Back in the day they made a stove that the big ole cast iron pots fit precisely in. It had a chimney and draft control and was used to cook large batches of food or lard. Very neat!
Jay

Rockydog
08-29-2010, 09:04 AM
Although I admire your resourcefulness I'd really worry about the Chimney starter. Most of these that I've seen are basically light sheet metal rolled into a tube and spot welded or riveted. They are designed for filling with charcoal and emptying as soon as the coals are up to temp. The metal in these is thin enough to get red hot fairly quickly. I'd be very concerned that the metal would bend at that point and collapse. A 700* pot of lead landing on it's side is a disaster waiting to happen. Perhaps another larger ring of the same height outside of the chimney, with some airspace in between the two, would stay cool enough that you wouldn't have to worry about collapse. Rockydog

StrawHat
08-30-2010, 06:26 AM
I've thought about doing this as a "Portable" smelting set up. It seems it would get pretty hot for straight casting? Did you fill the chimney starter or try controlling heat by using a half or quarter load? How often did you replace the coals? Was just thinking about it and would love the benefit of your experience.

This happened over 35 years ago. I replenished the coals as needed but I can not give you a time frame for it. Sorry. I would think the coals would last about as geargnasher mentioned in his post.

Wayne Smith
08-30-2010, 08:29 AM
College student - I assume you are in a dorm? That puts a lot of restrictions on what you can do. As mentioned, a few bricks and some fire bricks as liners would help tremendously and probably not be more difficult to establish than what you have now. If you have a place to run a fire in a charcoal starter you can put some bricks around it at the least.

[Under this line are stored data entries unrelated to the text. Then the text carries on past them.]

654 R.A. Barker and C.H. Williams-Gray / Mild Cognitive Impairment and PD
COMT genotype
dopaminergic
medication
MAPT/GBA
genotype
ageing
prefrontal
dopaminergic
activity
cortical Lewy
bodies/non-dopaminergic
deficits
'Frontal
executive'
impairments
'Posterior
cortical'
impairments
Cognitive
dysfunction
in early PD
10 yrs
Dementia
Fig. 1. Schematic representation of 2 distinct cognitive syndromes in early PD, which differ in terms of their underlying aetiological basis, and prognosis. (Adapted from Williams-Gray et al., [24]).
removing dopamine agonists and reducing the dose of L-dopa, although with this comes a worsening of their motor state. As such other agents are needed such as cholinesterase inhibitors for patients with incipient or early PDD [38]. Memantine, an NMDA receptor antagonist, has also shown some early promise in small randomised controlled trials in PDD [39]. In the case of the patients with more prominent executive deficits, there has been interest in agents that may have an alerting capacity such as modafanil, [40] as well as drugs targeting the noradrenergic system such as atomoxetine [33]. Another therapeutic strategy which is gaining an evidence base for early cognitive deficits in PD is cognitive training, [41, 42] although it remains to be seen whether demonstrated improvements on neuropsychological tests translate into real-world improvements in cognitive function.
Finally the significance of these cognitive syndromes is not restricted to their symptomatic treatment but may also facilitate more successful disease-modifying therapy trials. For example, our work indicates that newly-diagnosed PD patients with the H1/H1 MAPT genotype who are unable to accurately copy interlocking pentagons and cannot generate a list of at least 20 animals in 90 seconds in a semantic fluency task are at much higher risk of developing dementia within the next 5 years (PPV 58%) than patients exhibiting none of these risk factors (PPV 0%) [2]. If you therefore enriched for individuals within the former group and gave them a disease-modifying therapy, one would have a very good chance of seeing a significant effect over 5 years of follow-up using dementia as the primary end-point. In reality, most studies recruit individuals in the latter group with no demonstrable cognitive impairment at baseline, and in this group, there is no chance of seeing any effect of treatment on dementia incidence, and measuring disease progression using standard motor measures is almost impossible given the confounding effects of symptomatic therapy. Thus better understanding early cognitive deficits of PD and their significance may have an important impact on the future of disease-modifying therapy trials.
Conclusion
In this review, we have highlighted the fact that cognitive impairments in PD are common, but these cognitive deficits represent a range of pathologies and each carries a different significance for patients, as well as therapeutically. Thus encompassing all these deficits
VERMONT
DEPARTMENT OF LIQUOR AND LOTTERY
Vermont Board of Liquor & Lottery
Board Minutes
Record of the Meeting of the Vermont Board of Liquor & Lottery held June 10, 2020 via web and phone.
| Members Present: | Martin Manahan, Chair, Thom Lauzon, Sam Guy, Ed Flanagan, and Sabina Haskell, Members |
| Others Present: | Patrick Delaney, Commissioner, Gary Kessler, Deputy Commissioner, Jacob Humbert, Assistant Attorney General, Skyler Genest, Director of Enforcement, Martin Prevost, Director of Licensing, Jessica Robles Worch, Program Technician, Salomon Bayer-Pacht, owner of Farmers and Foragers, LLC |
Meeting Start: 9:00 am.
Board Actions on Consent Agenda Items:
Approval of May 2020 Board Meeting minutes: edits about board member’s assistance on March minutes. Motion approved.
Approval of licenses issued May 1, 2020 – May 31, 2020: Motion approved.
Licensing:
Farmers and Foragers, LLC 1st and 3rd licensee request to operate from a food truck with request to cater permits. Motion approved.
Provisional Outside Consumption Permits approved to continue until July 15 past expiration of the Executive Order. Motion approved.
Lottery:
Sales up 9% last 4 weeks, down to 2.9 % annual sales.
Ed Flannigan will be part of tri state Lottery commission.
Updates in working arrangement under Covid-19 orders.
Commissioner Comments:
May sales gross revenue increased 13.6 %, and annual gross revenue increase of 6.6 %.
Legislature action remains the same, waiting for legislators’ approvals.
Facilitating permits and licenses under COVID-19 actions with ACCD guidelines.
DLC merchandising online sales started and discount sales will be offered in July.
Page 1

I too am concerned about the stability of the charcoal starter. You don't mention how much lead you have in your pot at one time, but lead gets heavy fast! Even enough volumn to ladle is likely to destabilize your set-up.

zxcvbob
08-30-2010, 09:11 AM
My setup for recovering lead from range scrap and wheel weights is a $5 hotplate, an old 1.5 quart Revereware pan, and a Chinese ladle. I use this to make ingots to use later in my bottom-pour pot. The same thing could be used with the right kind of ladle for boolit casting, and would be much easier and probably safer than using charcoal.

Doby45
08-30-2010, 09:25 AM
Get a dang $10 hotplate from Walgreens and be done with it. There is nothing fast or convenient about building a charcoal casting area. Unless you are just down with the "mountain man" aspect of things and that is fine too. But, you are just a college aged individual that wants to cast some boolits, make it easy on yourself now.

DIRT Farmer
08-30-2010, 09:34 PM
In the river bottoms near a park just west of West Laffin yett, IN (they took my money, said they could educate me) there is most likely a small brick forge that I built to cast. I used mud to fill and seal the brick, left a vent hole in the bottom and a vent hole near the top. I used a brick at the bottom to regulate the air, and had small chunks of wood that would go in the vent hole if the first charge burned down. my10 lb castiron pot hung on a small tripod. I cast a lot of 311- 291 s there. In the late sixtys casting bullits on campus wouldhave caused excitement. The problem is not getting enough heat, but controlling the fire so it doesn't over heat. rember you can work iron this way.

Recluse
08-30-2010, 11:25 PM
I'm disappointed in all of you. Haven't qualified the REAL question yet.

And that is (since the college football season is about to start), WHERE do you go to college? :)

How are you sizing and lubing your boolits?

:coffee:

P.S. I remember my limited budget during my college days all too well.